Это была одновременно и очень забавная и очень эффектная сцена — непрестанное бормотание толпы как бы разбивалось о застывшего в молчаливой неподвижности и, казалось, такого же неодушевленного, как колонны собора, Сэма. Она производила бы впечатление. Но она не была необходима — и мистер Говард ее выбросил. Однако весьма вероятно, что сначала было необходимо полностью ее написать, и лишь тогда становилось ясно, следует ее сохранить или выбросить. Мистер Говард также сначала написал, а затем исключил из спектакля сцену холостяцкого обеда в Лондоне, на котором А. Б. Хэрд знакомит Сэма с американскими бизнесменами, живущими в английской столице; сцену (которую я тщетно молил сохранить), где Сэм, верный традициям американских мужей, в их первый вечер в Лондоне обзванивает всех знакомых в поисках кого-нибудь, кто составил бы им компанию за обедом и избавил Фрэн от страшной перспективы обедать tete-A- tete с мужем; а также сцену в английском загородном доме, где они знакомятся с миссис Кортрайт.

V

Зрители, видевшие в роли миссис Кортрайт очаровательную Нэн Сэндерленд, понятия не имеют, какого труда стоило заблаговременно ввести эту несносную Кортрайт в пьесу и постепенно подготовить зрителя к заключительным сценам, где она играет столь важную роль.

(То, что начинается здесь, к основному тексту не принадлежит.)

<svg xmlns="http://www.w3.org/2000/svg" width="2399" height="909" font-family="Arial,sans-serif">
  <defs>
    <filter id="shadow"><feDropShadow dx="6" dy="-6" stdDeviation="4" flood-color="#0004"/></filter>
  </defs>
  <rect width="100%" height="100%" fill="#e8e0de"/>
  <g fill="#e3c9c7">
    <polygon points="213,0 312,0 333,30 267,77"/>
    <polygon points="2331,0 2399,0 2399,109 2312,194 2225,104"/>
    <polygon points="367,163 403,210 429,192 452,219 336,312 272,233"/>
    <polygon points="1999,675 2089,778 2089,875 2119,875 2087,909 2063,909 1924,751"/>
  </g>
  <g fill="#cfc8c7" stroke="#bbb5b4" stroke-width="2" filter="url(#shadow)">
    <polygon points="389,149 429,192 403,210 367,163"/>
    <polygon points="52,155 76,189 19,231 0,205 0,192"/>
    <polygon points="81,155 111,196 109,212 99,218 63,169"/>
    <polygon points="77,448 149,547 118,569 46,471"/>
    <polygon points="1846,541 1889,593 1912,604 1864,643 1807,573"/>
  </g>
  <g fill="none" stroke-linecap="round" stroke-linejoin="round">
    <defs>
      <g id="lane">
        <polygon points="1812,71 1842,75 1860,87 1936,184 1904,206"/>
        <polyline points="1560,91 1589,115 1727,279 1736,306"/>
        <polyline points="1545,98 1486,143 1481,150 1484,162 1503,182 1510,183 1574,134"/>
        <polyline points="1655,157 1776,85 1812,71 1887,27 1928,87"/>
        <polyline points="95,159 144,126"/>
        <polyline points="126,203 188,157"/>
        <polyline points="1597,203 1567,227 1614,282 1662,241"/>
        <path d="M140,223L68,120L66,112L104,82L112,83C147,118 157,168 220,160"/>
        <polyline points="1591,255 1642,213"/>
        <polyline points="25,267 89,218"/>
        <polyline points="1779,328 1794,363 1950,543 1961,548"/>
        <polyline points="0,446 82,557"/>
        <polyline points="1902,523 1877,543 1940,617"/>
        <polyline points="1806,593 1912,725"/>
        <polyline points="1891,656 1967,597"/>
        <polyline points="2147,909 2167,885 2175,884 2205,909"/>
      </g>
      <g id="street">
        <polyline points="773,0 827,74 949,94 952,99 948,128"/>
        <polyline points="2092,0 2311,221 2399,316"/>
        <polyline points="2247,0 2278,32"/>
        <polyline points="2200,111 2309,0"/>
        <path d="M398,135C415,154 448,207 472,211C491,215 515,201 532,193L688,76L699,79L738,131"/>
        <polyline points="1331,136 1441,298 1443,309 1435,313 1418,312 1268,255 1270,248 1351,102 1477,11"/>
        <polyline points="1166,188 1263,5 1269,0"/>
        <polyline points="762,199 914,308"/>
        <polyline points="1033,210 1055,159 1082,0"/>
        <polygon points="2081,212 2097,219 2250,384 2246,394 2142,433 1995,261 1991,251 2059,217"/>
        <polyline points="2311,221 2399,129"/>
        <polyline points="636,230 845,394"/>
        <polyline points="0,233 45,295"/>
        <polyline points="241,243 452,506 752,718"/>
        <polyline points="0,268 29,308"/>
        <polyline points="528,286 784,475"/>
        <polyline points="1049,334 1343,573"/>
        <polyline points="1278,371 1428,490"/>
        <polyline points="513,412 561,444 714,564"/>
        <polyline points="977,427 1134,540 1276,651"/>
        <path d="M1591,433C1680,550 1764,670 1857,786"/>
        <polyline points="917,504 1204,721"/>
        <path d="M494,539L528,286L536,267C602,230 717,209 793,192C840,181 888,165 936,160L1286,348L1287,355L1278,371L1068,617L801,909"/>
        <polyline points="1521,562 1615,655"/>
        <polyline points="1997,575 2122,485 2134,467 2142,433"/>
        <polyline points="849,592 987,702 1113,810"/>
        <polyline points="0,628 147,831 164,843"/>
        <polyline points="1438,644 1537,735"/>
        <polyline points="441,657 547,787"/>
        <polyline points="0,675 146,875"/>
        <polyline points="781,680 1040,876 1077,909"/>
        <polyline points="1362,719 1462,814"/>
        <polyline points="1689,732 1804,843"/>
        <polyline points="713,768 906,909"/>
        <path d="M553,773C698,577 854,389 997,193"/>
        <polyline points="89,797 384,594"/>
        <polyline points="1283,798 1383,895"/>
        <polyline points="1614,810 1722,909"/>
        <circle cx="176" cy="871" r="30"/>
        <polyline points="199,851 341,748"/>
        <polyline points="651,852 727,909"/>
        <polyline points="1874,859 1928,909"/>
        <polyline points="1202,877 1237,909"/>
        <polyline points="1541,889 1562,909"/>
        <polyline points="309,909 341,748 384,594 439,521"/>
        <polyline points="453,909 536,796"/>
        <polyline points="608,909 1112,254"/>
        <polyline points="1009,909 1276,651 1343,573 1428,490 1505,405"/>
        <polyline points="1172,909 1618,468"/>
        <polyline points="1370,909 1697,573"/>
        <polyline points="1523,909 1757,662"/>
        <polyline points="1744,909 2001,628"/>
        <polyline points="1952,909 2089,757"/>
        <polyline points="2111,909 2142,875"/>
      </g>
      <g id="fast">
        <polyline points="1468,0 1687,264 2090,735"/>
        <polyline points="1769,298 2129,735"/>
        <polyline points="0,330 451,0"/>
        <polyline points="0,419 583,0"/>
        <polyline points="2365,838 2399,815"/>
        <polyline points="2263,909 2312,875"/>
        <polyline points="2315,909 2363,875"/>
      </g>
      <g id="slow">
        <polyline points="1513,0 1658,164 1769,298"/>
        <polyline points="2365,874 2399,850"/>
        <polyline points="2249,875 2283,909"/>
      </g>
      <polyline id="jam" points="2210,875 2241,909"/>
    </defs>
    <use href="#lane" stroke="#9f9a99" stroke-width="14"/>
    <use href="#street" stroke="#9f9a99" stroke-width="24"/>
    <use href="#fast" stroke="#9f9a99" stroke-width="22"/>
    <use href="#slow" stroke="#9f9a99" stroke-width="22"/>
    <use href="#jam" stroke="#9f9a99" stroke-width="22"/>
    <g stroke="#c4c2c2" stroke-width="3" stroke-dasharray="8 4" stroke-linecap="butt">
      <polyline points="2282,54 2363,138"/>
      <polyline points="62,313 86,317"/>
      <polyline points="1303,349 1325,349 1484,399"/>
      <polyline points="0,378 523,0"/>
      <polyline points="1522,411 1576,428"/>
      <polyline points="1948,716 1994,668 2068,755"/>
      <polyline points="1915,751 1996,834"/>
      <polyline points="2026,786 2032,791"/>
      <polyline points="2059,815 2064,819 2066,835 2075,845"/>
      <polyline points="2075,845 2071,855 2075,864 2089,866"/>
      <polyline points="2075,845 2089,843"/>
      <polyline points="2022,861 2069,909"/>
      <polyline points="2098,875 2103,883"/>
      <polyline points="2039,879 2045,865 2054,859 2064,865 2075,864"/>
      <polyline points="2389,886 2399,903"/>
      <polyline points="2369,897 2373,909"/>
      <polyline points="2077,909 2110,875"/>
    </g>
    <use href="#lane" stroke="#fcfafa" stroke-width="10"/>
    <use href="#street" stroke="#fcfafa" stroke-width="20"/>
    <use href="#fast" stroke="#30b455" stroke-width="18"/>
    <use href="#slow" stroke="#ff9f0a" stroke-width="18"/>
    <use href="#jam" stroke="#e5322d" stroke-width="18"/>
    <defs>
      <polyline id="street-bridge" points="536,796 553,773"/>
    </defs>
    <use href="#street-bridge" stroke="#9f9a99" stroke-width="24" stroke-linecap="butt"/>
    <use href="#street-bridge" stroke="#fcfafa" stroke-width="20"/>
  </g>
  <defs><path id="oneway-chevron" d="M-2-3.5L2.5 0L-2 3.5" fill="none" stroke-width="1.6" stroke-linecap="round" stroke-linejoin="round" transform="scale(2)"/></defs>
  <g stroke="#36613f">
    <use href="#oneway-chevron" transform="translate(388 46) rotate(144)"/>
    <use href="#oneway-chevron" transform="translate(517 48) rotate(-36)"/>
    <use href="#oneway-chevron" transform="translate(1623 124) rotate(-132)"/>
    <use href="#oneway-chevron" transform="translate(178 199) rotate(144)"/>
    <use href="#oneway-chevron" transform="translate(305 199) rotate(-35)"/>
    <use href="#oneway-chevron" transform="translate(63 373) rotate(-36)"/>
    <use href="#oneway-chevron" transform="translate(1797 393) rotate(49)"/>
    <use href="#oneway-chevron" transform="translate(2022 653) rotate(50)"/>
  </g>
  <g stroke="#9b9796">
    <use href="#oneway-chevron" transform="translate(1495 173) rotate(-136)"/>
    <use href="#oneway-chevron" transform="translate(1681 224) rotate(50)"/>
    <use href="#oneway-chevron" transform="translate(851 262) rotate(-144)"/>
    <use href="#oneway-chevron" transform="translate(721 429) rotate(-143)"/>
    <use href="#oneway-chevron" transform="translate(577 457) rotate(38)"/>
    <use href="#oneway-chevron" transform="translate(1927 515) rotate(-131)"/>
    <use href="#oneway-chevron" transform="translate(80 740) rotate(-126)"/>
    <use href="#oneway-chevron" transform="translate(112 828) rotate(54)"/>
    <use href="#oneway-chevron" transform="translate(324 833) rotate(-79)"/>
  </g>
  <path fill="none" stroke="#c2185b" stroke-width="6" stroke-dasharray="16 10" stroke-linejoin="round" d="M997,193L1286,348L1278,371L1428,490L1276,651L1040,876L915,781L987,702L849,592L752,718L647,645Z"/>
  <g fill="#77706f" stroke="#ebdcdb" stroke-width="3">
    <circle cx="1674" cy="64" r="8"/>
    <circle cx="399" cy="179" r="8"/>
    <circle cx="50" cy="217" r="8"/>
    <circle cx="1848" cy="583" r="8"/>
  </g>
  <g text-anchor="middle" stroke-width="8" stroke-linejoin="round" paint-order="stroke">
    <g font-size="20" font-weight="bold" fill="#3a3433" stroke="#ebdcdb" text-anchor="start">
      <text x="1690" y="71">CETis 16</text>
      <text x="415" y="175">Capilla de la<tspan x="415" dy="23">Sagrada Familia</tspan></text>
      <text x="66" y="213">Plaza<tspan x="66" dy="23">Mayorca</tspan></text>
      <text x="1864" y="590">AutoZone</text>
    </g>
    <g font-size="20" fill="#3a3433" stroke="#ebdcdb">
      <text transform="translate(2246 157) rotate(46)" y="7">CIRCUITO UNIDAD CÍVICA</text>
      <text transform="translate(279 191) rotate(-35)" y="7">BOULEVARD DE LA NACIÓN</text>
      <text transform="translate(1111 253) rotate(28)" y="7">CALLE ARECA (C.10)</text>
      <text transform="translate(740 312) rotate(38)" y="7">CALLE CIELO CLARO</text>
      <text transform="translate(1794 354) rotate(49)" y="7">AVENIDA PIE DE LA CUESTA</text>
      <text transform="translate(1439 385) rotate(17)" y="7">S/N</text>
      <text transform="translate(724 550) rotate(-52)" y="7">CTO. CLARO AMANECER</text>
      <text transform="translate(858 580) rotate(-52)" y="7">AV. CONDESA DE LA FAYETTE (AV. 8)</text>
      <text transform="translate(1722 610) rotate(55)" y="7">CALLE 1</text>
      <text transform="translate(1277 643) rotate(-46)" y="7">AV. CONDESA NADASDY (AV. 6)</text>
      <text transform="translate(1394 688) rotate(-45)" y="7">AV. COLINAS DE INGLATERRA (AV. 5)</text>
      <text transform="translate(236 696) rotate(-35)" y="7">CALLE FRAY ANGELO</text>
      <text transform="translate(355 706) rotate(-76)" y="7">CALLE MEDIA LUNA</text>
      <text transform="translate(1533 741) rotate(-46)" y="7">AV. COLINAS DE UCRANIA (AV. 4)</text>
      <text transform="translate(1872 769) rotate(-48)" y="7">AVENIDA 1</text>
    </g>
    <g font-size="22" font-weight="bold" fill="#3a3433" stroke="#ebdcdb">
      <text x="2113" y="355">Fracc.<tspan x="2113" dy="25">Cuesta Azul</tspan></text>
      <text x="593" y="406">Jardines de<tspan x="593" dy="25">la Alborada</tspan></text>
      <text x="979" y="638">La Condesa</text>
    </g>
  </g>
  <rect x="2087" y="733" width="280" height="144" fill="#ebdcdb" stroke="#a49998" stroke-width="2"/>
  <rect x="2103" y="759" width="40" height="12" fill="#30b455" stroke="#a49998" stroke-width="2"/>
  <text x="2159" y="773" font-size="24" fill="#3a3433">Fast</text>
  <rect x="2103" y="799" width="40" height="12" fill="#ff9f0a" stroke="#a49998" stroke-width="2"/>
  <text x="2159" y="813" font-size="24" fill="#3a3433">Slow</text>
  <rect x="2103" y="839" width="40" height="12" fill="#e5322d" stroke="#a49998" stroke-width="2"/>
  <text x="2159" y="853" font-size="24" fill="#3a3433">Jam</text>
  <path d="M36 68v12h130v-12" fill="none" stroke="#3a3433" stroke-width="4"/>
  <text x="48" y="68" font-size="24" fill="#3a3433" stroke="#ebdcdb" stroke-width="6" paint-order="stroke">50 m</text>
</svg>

В романе она впервые появляется на 222-й странице — Сэм и Фрэн приходят с рекомендательным письмом на ее венецианскую квартиру (которую мистер Говард попросту у нее отобрал). Для романиста это не составляло проблемы, поскольку, когда наконец миссис Кортрайт появилась в романе, он мог отвести ей сколько угодно места. Но в пьесе зрителя надо было заранее с ней познакомить, хотя бы мимоходом.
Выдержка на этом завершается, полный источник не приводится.